Setidaknya, ada tiga hal yang ia soroti tentang fenomena kasus pagar laut.
Ketiga hak tersebut yaitu belum adanya tersangka dalam kasus pagar laut, sertifikat HGB di atas laut yang dijaminkan untuk utang di bank, dan nasib pejabat-pejabat tingkat rendah yang terlibat dalam kasus ini.
1. Belum ada tersangka di kasus pagar laut
Hensa melihat, hingga saat ini pihak berwajib belum mengungkap siapa saja dalang di balik kasus pagar laut ini.
Menurutnya, pengungkapan tersangka itu sudah ditunggu oleh masyarakat.

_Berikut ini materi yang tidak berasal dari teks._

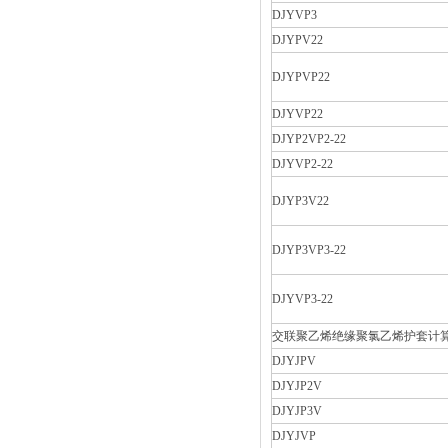
DJYVP3
DJYPV22
DJYPVP22
DJYVP22
DJYP2VP2-22
DJYVP2-22
DJYP3V22
DJYP3VP3-22
DJYVP3-22
交联聚乙烯绝缘聚氯乙烯护套计
DJYJPV
DJYJP2V
DJYJP3V
DJYJVP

Ia pun melihat kekhawatiran masyarakat terkait transparansi dari penanganan kasus ini.
“Rakyat itu sekarang bertanya-tanya, mengapa sampai saat ini belum ada tersangkanya di kasus pagar laut? Dibongkar sudah mulai, tapi tersangkanya kenapa belum ada?” ujar Hensa kepada wartawan.
Hensat pun melihat, pihak berwenang seharusnya sudah tahu siapa saja yang terlibat dalam kasus ini.
Sehingga, kata Hensat, mereka pun diharapkan bisa mengungkap siapa saja tersangka dalam polemik pagar laut ini.
“Sudah jelas HGB milik siapa dan buktinya pun sudah ada, semoga penegak hukum pun tak ikut tersandera dengan kepentingan-kepentingan lain,” ujarnya.